The week before the August 2004 march, a New York Times poll had only 25 percent of New Yorkers saying that the U.S. ever should have gone to Iraq in the first place. How many thought that the war in Iraq was "worth the loss of American life and other costs of attacking Iraq"? 17 percent.
That was nearly three years ago.
And yet, tourists still flock to New York's twin shrines of patriotic spectacle: Grand Central to the north, ground zero to the south.
That gets them to lunch. What's next? An afternoon
of (more) shopping? Dinner at the Times Square Applebee's? Whichever, New York's latest initiates to the Church of 9/11, flush with all this "New York"-ness, retire to their hotel beds in the hope and belief that, god, it's great to be an American, as Randy Newman, wherever he is, smiles and shakes his head.
But how do they sleep on that? What connection can
they make between the flag and ground zero, at a time
of ever-waning support for a war that George Bush insists on connecting to ground zero and the flag?
:: :: ::
THE fact is, if putting the flags at Grand Central was an act of raw, complicated humanity, leaving them there now is mostly an act of politics — or, at the very least, political correctness — that reduces the large flag, in particular, to a fetish of knee-jerk triumphalism.

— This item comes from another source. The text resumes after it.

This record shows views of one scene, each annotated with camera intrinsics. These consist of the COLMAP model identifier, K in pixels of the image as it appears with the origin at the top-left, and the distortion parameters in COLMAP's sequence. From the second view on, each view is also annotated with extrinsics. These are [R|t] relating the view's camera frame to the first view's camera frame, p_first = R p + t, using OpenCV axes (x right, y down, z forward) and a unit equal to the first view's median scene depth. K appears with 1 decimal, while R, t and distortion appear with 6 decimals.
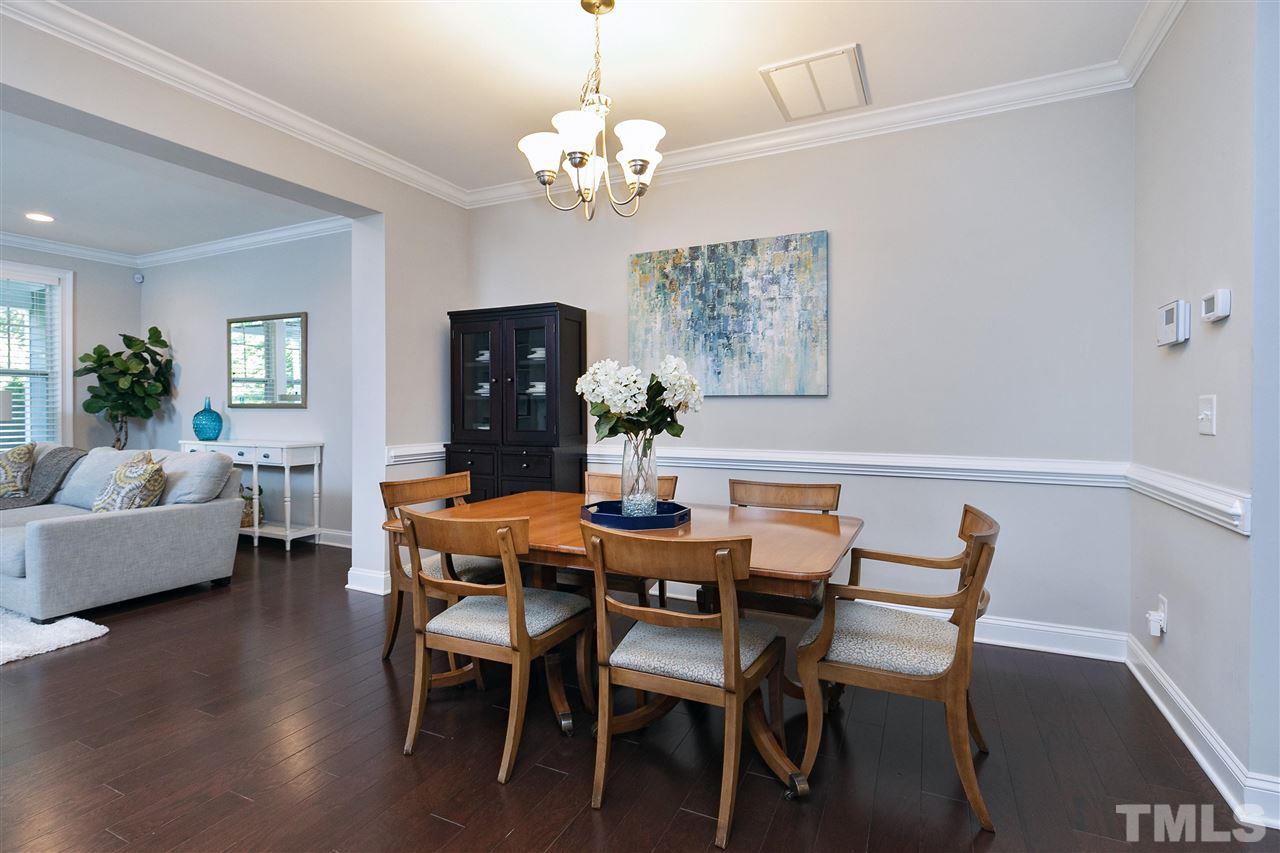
lens RADIAL K [[603.9, 0, 640.5], [0, 603.9, 408.5], [0, 0, 1]] dist [-0.001988, -0.000230]
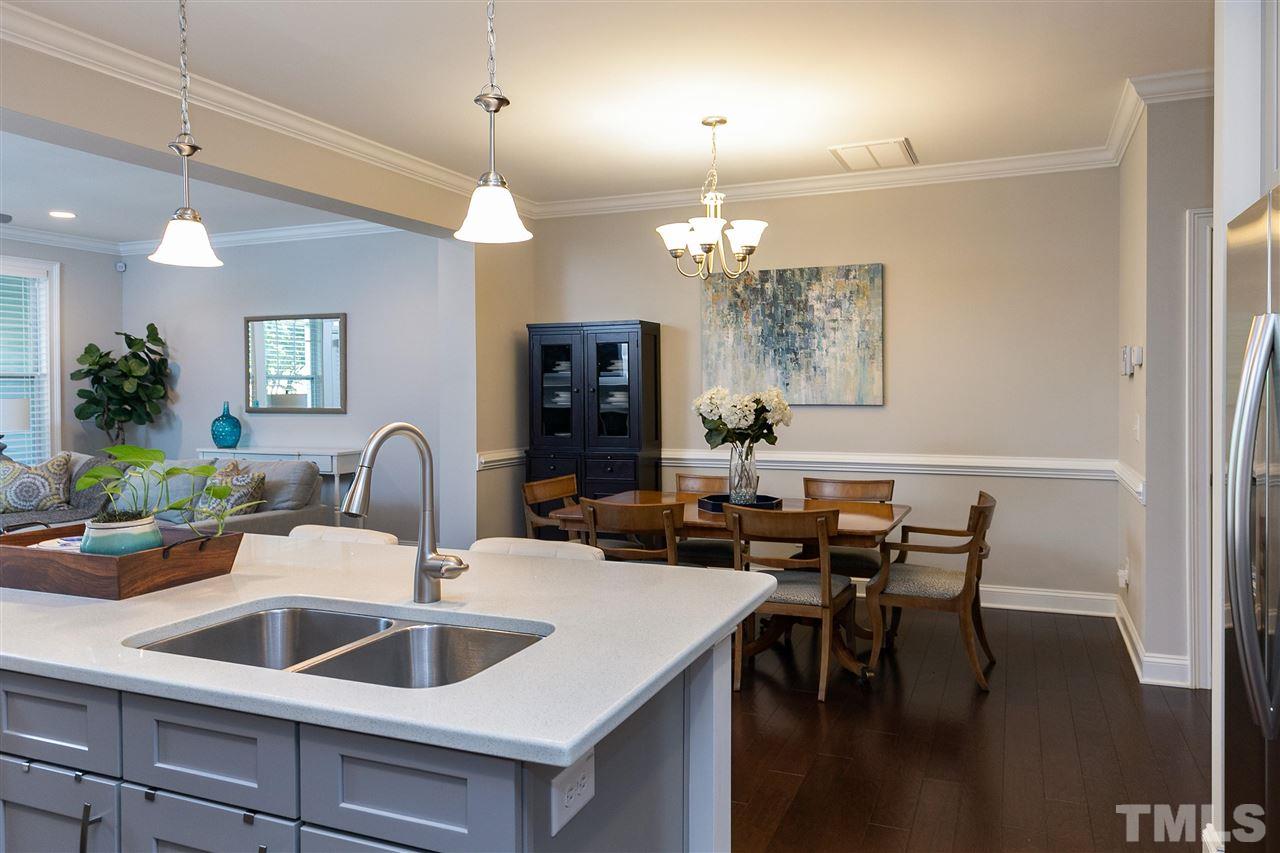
lens RADIAL K [[869.1, 0, 669.6], [0, 869.1, 396.0], [0, 0, 1]] dist [0.006549, 0.001426]
pose [[0.997905, -0.007514, 0.064260, -0.194366], [0.007045, 0.999947, 0.007516, -0.051650], [-0.064314, -0.007048, 0.997905, -0.603045]]
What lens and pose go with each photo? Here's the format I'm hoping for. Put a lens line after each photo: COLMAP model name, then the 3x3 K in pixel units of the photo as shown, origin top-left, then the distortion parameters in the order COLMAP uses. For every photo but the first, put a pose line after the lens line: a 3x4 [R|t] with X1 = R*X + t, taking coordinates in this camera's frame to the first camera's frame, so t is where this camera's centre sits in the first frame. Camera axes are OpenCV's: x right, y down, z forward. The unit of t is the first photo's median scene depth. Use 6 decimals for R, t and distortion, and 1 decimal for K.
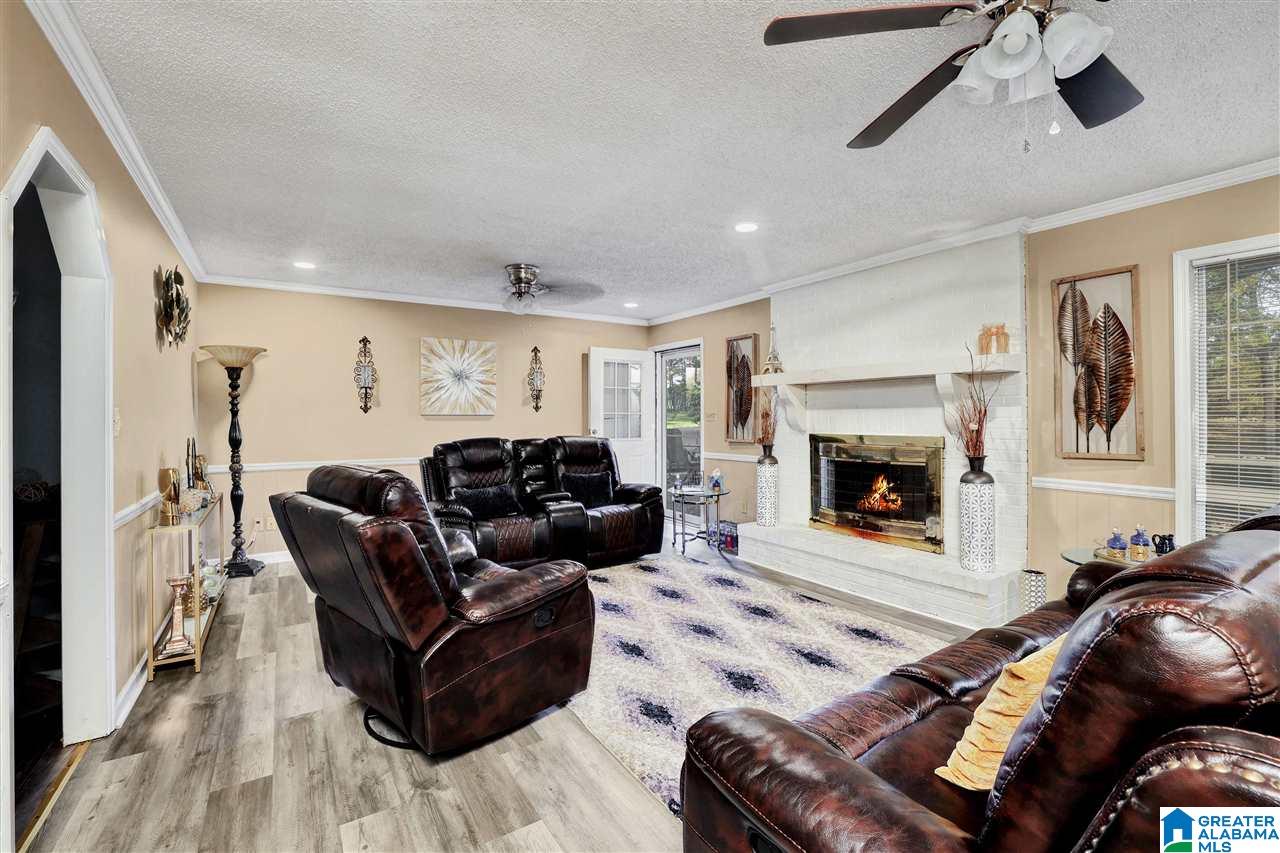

Of course, triumphalism always is delusory. It was the United States, after all, who, in the late-cold-war ambitions of the Carter and Reagan administrations, financed, armed and trained the Afghani mujahideen — which was itself organized and financed by Osama bin-Laden — to drive the Soviets out of Afghanistan in the late 1970s and 1980s. And it was the United States who, once the Soviets had pulled out, left Afghanistan to devolve into chaos and warlordism.
The ignorance of most Americans about this history made it easy for American politicians and journalists of all descriptions to push the idea, in the days, weeks, months, and years after 9/11, that 9/11 was terrorism's original sin and that America was blameless in the fall. This enabling fiction continues to underwrite and sustain in America a low-level siege mentality of fear and aggression — a mentality which, by now, is rooted in a virtual theology of permanent American victimhood, a theology that these same politicians and journalists can use to justify every American response to the very existence of terror, be it real or perceived.
Indeed, to the extent that Grand Central's current flags ask to be read in this way, they are the flags of a false religion.
But don't hear me saying that there shouldn't be American flags in public spaces, including at Grand Central. In fact, try this: Take the current flags down and plant a single flagpole in the floor of Grand Central's main hall. Make it tall. Raise a simple flag to half-mast, and leave it there until every last combat veteran in Iraq either is redeployed or comes home.
That will bear a more profound and truthful witness to American patriotism than the flags that now hang there
ever have.
And it will clear the view, for too long obstructed,
of the very "sky" that always has helped to make Grand Central such a profoundly American space. It is an American-ness that those who pass under this sky have, for generations, felt on a deeply spiritual level.
It is an American-ness that has never required literal flags to validate it.
* There is one (and perhaps only one) other clearly documented case
of an extremely large American flag being hung at Grand Central. It too
was used to translate fear, angst and aggression into a spectacle of good old-fashioned American boosterism. In late 1957, shortly after the successful Soviet launch of Sputnik 1, the U.S. Army's Redstone nuclear missile was briefly displayed in Grand Central's main hall as part of a promotional campaign to calm America's cold-war nerves. A flag comparable to the largest flag now at Grand Central was used as a backdrop.